REQUIREMENT: Every line in the data below that holds "Left" should be found and copied.

(Items from a data source)
#####

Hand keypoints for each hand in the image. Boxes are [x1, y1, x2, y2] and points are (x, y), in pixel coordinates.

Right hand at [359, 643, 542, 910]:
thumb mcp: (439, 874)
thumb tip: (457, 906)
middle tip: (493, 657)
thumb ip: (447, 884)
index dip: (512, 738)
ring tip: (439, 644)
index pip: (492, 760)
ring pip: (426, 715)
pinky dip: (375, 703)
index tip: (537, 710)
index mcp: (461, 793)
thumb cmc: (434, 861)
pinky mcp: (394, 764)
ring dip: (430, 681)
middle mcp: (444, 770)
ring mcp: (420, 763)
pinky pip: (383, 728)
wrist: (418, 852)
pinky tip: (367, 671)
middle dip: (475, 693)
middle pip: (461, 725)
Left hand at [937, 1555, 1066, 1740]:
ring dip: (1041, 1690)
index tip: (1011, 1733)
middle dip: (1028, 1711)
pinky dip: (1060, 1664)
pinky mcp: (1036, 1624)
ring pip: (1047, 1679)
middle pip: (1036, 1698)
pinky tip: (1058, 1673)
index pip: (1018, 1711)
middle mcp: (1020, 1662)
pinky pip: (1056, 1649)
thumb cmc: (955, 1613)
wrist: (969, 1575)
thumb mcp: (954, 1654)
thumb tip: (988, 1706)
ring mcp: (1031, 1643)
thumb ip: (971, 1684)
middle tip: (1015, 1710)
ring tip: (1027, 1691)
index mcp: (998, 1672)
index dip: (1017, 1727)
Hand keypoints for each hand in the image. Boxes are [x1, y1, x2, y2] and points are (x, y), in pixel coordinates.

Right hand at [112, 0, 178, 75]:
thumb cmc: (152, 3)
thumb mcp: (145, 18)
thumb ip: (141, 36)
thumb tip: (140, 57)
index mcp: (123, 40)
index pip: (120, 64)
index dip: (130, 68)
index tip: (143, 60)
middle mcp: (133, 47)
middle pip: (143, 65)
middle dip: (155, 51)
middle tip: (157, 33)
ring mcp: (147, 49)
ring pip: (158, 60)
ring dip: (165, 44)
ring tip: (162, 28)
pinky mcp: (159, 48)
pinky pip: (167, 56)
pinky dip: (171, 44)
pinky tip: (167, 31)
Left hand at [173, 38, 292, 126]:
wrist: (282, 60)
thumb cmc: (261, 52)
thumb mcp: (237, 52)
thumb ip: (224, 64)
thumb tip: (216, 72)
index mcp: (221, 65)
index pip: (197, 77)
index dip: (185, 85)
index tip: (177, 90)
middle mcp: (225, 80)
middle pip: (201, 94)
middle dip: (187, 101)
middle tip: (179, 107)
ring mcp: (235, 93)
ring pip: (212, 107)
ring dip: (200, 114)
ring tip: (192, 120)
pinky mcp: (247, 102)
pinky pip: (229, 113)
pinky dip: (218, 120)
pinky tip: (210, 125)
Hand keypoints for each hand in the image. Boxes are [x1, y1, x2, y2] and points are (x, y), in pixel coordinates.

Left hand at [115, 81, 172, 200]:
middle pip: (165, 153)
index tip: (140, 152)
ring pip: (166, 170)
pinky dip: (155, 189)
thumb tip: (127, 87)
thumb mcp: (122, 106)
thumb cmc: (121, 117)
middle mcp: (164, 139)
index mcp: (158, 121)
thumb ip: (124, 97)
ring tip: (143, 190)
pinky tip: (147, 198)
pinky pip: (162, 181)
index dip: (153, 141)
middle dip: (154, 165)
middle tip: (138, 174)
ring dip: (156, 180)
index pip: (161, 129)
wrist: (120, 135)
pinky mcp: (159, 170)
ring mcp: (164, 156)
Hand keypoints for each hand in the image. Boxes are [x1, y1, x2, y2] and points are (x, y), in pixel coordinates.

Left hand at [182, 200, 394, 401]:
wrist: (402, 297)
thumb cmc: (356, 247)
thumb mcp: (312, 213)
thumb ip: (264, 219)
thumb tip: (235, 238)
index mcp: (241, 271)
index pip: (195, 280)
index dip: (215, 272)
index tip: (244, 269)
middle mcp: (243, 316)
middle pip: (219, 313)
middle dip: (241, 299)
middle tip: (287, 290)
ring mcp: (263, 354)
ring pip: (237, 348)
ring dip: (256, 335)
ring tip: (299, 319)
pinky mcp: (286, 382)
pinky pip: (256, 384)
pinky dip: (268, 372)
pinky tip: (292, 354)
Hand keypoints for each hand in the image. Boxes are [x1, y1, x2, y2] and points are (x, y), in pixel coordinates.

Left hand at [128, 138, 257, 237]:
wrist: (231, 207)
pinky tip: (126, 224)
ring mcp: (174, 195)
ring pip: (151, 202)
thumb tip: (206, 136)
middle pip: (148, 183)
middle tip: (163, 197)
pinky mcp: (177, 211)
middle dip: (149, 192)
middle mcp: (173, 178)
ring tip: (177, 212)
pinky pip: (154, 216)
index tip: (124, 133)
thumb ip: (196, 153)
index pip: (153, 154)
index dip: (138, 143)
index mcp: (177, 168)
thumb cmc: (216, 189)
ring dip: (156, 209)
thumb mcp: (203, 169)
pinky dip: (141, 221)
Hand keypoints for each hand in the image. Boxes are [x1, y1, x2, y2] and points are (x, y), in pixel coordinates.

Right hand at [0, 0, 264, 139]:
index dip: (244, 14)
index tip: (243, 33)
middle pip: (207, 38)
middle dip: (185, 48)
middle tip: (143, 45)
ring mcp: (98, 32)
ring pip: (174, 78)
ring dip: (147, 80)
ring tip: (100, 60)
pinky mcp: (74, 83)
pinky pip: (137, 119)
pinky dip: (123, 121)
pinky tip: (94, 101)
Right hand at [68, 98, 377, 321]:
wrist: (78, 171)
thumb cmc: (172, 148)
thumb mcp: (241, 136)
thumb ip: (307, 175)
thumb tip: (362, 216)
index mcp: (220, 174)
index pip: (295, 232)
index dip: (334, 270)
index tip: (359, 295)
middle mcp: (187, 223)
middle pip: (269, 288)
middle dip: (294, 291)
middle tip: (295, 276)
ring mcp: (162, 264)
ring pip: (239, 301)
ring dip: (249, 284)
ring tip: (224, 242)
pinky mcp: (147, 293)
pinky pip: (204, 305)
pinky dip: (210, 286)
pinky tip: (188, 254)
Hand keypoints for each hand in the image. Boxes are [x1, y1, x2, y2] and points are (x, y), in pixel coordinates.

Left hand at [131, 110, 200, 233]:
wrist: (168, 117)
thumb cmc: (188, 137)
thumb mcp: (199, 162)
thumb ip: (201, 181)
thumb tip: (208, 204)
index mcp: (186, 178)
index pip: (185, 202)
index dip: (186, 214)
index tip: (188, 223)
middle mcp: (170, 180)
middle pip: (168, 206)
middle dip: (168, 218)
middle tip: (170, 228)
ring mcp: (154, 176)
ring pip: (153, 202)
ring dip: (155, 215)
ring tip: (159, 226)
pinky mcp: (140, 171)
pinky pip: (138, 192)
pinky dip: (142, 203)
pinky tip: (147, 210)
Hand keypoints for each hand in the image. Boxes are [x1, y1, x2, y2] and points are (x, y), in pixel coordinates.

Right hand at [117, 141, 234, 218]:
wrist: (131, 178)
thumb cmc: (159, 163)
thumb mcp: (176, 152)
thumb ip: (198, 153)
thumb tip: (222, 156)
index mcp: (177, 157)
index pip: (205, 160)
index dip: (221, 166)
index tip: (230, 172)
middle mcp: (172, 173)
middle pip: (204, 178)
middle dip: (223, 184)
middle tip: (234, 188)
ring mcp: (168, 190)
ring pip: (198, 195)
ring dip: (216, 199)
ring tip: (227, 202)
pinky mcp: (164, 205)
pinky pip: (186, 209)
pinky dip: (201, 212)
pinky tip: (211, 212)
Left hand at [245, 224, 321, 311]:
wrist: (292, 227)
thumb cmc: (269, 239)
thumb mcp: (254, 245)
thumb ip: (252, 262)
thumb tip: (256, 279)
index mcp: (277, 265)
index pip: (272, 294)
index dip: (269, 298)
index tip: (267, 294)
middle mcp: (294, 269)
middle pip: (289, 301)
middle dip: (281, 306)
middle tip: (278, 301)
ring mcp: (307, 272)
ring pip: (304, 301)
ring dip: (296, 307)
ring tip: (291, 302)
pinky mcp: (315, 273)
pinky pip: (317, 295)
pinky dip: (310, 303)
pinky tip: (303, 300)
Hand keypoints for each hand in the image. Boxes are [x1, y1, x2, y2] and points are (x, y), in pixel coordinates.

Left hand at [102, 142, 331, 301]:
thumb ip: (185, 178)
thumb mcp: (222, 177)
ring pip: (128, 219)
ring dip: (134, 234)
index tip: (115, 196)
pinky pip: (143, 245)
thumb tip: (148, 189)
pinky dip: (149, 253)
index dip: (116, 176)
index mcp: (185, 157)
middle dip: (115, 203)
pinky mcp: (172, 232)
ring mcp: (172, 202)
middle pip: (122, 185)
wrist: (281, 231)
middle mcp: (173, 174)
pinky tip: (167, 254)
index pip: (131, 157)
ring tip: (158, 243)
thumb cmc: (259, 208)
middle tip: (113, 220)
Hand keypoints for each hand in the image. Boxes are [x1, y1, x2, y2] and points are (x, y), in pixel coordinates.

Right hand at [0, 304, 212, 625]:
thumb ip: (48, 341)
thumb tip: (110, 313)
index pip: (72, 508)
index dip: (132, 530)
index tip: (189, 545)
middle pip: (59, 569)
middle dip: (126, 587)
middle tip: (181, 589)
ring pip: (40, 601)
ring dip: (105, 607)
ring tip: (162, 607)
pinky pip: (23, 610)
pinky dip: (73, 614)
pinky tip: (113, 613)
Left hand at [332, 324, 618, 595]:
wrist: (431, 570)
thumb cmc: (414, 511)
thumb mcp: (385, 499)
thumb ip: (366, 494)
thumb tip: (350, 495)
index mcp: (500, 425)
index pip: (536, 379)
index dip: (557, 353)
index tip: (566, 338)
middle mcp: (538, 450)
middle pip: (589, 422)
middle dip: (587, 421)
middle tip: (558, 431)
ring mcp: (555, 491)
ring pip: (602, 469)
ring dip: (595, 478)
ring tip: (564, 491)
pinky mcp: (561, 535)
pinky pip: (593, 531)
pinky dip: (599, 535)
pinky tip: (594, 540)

#####

OUTPUT OF THE TASK:
Left hand at [937, 1555, 1066, 1740]:
Left hand at [173, 38, 292, 126]:
Left hand at [115, 81, 172, 200]:
Left hand at [182, 200, 394, 401]:
Left hand at [128, 138, 257, 237]:
Left hand at [131, 110, 200, 233]:
Left hand at [245, 224, 321, 311]:
Left hand at [102, 142, 331, 301]:
Left hand at [332, 324, 618, 595]:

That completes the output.